» Excerpt to read:
Finding the best TV for your needs depending on how you're going to use it and where you're going to place it as well. There are two different types of panels in the TV market, OLED and LED, and they each have their strengths and weaknesses. There's no perfect TV, and choosing the right option for you also comes down to personal preference. Generally, even the lowest-end 4k TVs offer decent picture quality, and the higher-end models are only good if you're going to use them to their full ability, like watching native 4k content.
We've tested more than 90 TVs under the latest test bench, and below are our picks for the best televisions. Also, make sure to check out our picks for the best TVs for PS5, the best TVs for Xbox Series X, and the best budget TVs.
The LG C1 OLED is the best TV we've tested in the OLED category. It delivers stunning picture quality that should please most people, and it has gaming features like HDMI 2.1 inputs and variable refresh rate (VRR) support. It's well-built with a stylish center-mounted stand, so it should look nice in any setup. The LG webOS interface is excellent as it's user-friendly, and the app store has a ton of apps you can download.
What sets OLEDs apart is their ability to turn off individual pixels. This means that it has a near-infinite contrast ratio with perfect blacks levels and no blooming around bright objects. Each pixel emits light in all directions, so the image remains accurate no matter where you sit, making it a great choice for wide seating arrangements. It doesn't have any trouble upscaling lower-resolution content, which is great for watching DVDs or cable TV, and it doesn't have any issues displaying native 4k content either. If you want to watch TV during the day, it has fantastic reflection handling.
Sadly, OLEDs risk permanent burn-in, but we don't expect this to be an issue unless you watch a lot of content with the same static elements, like the news. Also, it doesn't get extremely bright, so highlights may not pop how they should, and there's some banding with gradients of similar color. However, this only really matters if you want the best movie experience possible in HDR, but you should still enjoy its excellent all-around performance. Overall, it's one of the best TVs we've tested.
If you want the best movie experience possible, then check out the Sony A90J OLED. It doesn't have any of the gaming features of the LG C1 OLED, and even though those may come in a future firmware update, it's not as good for gaming because it has higher input lag. However, it comes with a different panel type that allows it to get brighter, especially in HDR, so most small highlights stand out the way the creator intended. It also has much better out-of-the-box accuracy and improved gradient handling, so it displays colors accurately and without any banding. The built-in Google TV has a massive selection of apps through the Google Play store, but it doesn't support HDR10+, meaning some content may be limited to HDR10.

[Stored entries]

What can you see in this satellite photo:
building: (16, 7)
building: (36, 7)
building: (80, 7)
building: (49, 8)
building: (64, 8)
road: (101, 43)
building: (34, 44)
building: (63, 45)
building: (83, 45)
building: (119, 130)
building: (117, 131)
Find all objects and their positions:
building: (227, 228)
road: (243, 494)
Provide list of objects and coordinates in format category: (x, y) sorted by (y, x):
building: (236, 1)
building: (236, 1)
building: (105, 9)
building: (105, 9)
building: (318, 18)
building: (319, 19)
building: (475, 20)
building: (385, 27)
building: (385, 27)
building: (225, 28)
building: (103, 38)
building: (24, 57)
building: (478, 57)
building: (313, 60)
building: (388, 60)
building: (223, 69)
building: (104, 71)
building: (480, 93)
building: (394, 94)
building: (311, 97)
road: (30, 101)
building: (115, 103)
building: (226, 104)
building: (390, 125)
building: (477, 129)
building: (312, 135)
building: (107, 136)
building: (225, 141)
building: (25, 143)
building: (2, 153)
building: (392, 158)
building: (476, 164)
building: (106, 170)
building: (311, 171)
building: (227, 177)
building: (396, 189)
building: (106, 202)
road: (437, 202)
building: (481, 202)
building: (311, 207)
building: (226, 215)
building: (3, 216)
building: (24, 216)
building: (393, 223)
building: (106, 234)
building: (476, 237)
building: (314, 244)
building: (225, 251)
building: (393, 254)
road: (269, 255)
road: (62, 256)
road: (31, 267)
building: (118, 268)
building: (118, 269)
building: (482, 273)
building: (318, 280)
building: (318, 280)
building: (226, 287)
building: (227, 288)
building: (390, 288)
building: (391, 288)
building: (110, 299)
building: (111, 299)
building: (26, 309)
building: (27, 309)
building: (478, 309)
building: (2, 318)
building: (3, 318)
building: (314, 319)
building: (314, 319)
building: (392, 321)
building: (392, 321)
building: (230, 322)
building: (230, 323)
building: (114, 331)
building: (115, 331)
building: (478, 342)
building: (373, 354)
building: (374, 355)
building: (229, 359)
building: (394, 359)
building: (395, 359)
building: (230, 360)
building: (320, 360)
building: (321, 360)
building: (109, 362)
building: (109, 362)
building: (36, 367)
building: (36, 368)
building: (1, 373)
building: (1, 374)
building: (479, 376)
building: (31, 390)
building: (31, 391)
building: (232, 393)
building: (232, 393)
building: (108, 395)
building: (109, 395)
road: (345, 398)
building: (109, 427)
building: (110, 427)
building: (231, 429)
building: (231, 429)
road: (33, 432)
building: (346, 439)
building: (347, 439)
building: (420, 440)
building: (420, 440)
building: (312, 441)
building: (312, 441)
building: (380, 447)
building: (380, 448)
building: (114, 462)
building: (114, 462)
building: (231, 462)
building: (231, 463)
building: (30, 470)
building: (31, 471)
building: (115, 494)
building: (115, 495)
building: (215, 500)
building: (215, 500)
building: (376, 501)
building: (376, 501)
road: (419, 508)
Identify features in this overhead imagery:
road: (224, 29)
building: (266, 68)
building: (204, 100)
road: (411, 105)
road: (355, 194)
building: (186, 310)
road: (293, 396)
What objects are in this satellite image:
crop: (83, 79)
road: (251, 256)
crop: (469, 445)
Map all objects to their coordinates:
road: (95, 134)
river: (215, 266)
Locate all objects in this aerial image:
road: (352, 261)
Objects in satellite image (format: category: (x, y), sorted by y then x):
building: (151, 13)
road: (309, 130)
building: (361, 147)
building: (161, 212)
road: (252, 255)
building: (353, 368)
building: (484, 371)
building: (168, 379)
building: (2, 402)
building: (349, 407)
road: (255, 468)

» What to work on:
a. Answer these questions using the TV review:
(i) How many TVs were tested under the latest test bench?
(ii) What kind of stand does the LG C1 OLED have?
(iii) Which HDR format does the Sony A90J OLED not support?
b. Please return, word for word, the part of the TV review that opens with the words containing "The LG C1 OLED is" and closes with "you can download.".
c. Translate this sentence from the TV review into Spanish: "What sets OLEDs apart is their ability to turn off individual pixels."

» Solution list:
a.
(i) More than 90.
(ii) A stylish center-mounted stand.
(iii) HDR10+.

b.
The LG C1 OLED is the best TV we've tested in the OLED category. It delivers stunning picture quality that should please most people, and it has gaming features like HDMI 2.1 inputs and variable refresh rate (VRR) support. It's well-built with a stylish center-mounted stand, so it should look nice in any setup. The LG webOS interface is excellent as it's user-friendly, and the app store has a ton of apps you can download.

c. Lo que distingue a los OLED es su capacidad de apagar píxeles individuales.